Types Of Cooperative Learning

Formal Cooperative Learning

Formal cooperative learning consists of students working together, for one class period to several weeks, to achieve shared learning goals and complete jointly specific tasks and assignments (Johnson, Johnson, & Holubec, 2008).  In formal cooperative learning groups the teachers’ role includes (see Figure 4):
1.  Making preinstructional decisions.  Teachers (a) formulate both academic and social skills objectives, (b) decide on the size of groups, (c) choose a method for assigning students to groups, (d) decide which roles to assign group members, (e) arrange the room, and (f) arrange the materials students need to complete the assignment.  In these preinstructional decisions, the social skills objectives specify the interpersonal and small group skills students are to learn.  By assigning students roles, role interdependence is established.  The way in which materials are distributed can create resource interdependence.  The arrangement of the room can create environmental interdependence and provide the teacher with easy access to observe each group, which increases individual accountability and provides data for group processing.
2.  Explaining the instructional task and cooperative structure.Teachers (a) explain the academic assignment to students, (b) explain the criteria for success, (c) structure positive interdependence, (d) structure individual accountability, (e) explain the behaviors (i.e., social skills) students are expected to use, and (f) emphasize intergroup cooperation (this eliminates the possibility of competition among students and extends positive goal interdependence to the class as a whole).  Teachers may also teach the concepts and strategies required to complete the assignment.  By explaining the social skills emphasized in the lesson, teachers operationalize (a) the social skill objectives of the lesson and (b) the interaction patterns (such as oral rehearsal and jointly building conceptual frameworks) teachers wish to create.
3.  Monitoring students’ learning and intervening to provide assistance in (a) completing the task successfully or (b) using the targeted interpersonal and group skills effectively. While conducting the lesson, teachers monitor each learning group and intervene when needed to improve taskwork and teamwork.  Monitoring the learning groups creates individual accountability; whenever a teacher observes a group, members tend to feel accountable to be constructive members.  In addition, teachers collect specific data on promotive interaction, the use of targeted social skills, and the engagement in the desired interaction patterns.  This data is used to intervene in groups and to guide group processing.
4.  Assessing students’ learning and helping students process how well their groups functioned.  Teachers (a) bring closure to the lesson, (b) assess and evaluate the quality and quantity of student achievement, (c) ensure students carefully discuss how effectively they worked together (i.e., process the effectiveness of their learning groups), (d) have students make a plan for improvement, and (e) have students celebrate the hard work of group members.  The assessment of student achievement highlights individual and group accountability (i.e., how well each student performed) and indicates whether the group achieved its goals (i.e., focusing on positive goal interdependence).  The group celebration is a form of reward interdependence.  The feedback received during group processing is aimed at improving the use of social skills and is a form of individual accountability.  Discussing the processes the group used to function, furthermore, emphasizes the continuous improvement of promotive interaction and the patterns of interaction need to maximize student learning and retention.

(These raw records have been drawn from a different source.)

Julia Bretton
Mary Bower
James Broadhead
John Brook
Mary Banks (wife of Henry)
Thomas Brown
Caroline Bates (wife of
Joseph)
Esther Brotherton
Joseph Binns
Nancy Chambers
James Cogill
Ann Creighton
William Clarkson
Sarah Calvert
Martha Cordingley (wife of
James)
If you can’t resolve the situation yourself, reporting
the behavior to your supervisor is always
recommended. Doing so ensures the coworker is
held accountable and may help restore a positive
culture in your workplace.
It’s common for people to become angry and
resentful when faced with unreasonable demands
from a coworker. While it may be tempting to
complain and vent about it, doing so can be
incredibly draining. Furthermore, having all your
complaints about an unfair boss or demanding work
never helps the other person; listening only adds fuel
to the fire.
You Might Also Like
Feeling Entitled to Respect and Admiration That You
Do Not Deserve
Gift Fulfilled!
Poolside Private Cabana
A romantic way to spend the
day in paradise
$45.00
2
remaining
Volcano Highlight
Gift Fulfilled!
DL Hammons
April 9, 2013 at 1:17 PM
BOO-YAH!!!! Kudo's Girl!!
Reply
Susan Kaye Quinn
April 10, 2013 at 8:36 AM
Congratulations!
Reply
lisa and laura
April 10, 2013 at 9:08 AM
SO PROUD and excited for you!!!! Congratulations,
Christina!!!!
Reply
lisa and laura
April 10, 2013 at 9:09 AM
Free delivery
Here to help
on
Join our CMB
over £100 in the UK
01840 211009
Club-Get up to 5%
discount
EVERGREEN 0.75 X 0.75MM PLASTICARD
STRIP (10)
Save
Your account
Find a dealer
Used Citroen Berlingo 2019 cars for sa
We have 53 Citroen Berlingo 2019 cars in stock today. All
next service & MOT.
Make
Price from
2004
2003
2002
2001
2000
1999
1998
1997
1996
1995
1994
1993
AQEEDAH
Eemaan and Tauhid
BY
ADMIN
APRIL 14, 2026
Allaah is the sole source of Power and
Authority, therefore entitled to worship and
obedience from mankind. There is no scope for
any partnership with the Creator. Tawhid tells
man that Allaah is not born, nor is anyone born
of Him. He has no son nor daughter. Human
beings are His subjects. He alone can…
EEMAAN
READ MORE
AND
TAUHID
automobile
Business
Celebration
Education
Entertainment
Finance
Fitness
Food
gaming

Informal Cooperative Learning

Informal cooperative learning consists of having students work together to achieve a joint learning goal in temporary, ad-hoc groups that last from a few minutes to one class period (Johnson, Johnson, & Holubec, 2008).  During a lecture, demonstration, or film, informal cooperative learning can be used to focus student attention on the material to be learned, set a mood conducive to learning, help set expectations as to what will be covered in a class session, ensure that students cognitively process and rehearse the material being taught, summarize what was learned and precue the next session, and provide closure to an instructional session.  The teacher’s role for using informal cooperative learning to keep students more actively engaged intellectually entails having focused discussions before and after the lesson (i.e., bookends) and interspersing pair discussions throughout the lesson.  Two important aspects of using informal cooperative learning groups are to (a) make the task and the instructions explicit and precise and (b) require the groups to produce a specific product (such as a written answer).  The procedure is as follows.
1.  Introductory Focused Discussion:  Teachers assign students to pairs or triads and explain (a) the task of answering the questions in a four to five minute time period and (b) the positive goal interdependence of reaching consensus.  The discussion task is aimed at promoting advance organizing of what the students know about the topic to be presented and establishing expectations about what the lecture will cover.  Individual accountability is ensured by the small size of the group.  A basic interaction pattern of eliciting oral rehearsal, higher-level reasoning, and consensus building is required.
2.  Intermittent Focused Discussions:  Teachers divide the lecture into 10 to 15 minute segments.  This is about the length of time a motivated adult can concentrate on information being presented.  After each segment, students are asked to turn to the person next to them and work cooperatively in answering a question (specific enough so that students can answer it in about three minutes) that requires students to cognitively process the material just presented.  The procedure is:
a.  Each student formulates his or her answer.
b.  Students share their answer with their partner.
c.  Students listen carefully to their partner’s answer.
d.  The pairs create a new answer that is superior to each member’s initial formulation by integrating the two answers, building on each other’s thoughts, and synthesizing.
The question may require students to:
a.  Summarize the material just presented.
b.  Give a reaction to the theory, concepts, or information presented.
c.  Predict what is going to be presented next; hypothesize.
d.  Solve a problem.
e.  Relate material to past learning and integrate it into conceptual frameworks.
f.  Resolve conceptual conflict created by presentation.
Teachers should ensure that students are seeking to reach an agreement on the answers to the questions (i.e., ensure positive goal interdependence is established), not just share their ideas with each other.  Randomly choose two or three students to give 30 second summaries of their discussions.  Such individual accountability ensures that the pairs take the tasks seriously and check each other to ensure that both are prepared to answer.  Periodically, the teacher should structure a discussion of how effectively the pairs are working together (i.e., group processing).  Group celebrations add reward interdependence to the pairs.
3.  Closure Focused Discussion:  Teachers give students an ending discussion task lasting four to five minutes.  The task requires students to summarize what they have learned from the lecture and integrate it into existing conceptual frameworks.  The task may also point students toward what the homework will cover or what will be presented in the next class session.  This provides closure to the lecture.
Informal cooperative learning ensures students are actively involved in understanding what is being presented.  It also provides time for teachers to move around the class listening to what students are saying.  Listening to student discussions can give instructors direction and insight into how well students understand the concepts and material being as well as increase the individual accountability of participating in the discussions.